Mental Illness has last I checked (about 3 years ago) been rebranded as Mental Health Issues, probably (I don't know, and never checked) for the very reason that 'illness' absolves people from responsibility for behaviors they can actually address, and also bias us towards pharmaceutical solutions.
But unlike ADHD, my experience of interacting with the now anxious majority, gives me no indication that big-pharma is the man behind the curtains. Though it appears to team up with depression often, the only one of my friends I have real insight into the role of medication in conjunction with anxiety is that of my best friend. Otherwise some may be using SSRI's but most people I know are not taking any medication.

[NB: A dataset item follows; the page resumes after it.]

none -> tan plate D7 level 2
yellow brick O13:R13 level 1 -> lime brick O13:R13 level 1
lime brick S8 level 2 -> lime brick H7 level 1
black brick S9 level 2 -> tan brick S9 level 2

To be honest, I have absolutely no fucking idea what most of these anxious people are doing about their anxiety. They just seem to form social groups where being anxious is the norm, maintain stressful lifestyles and avoid practical solutions and most forms of exposure response prevention therapies.
I'm not talking about the horrifying extremes like OCD, or PTSD. I'm talking about people who feel self conscious in a room full of people, that need to drink in social situations, that feel anxious receiving a phone call and would prefer if people texted, that pop up on social media IM to see if I'm going to a party before they decide on attending.
Garden variety anxiety.
Having some little insight into schizophrenia, bipolar, psychosis, OCD and clinical depression. I find it really hard to take the anxious very seriously, I just see them unconsciously formulating the new norms of social interaction, and I don't get it and I don't want to jump on the anxiety bandwagon. I don't think of anxiety like depression or even celiacs, I feel exactly the same about the anxious as I do hipsters and emos.
Something the kids are all doing these days that is strange and confusing to me. Hence insufficient compassion for their plight.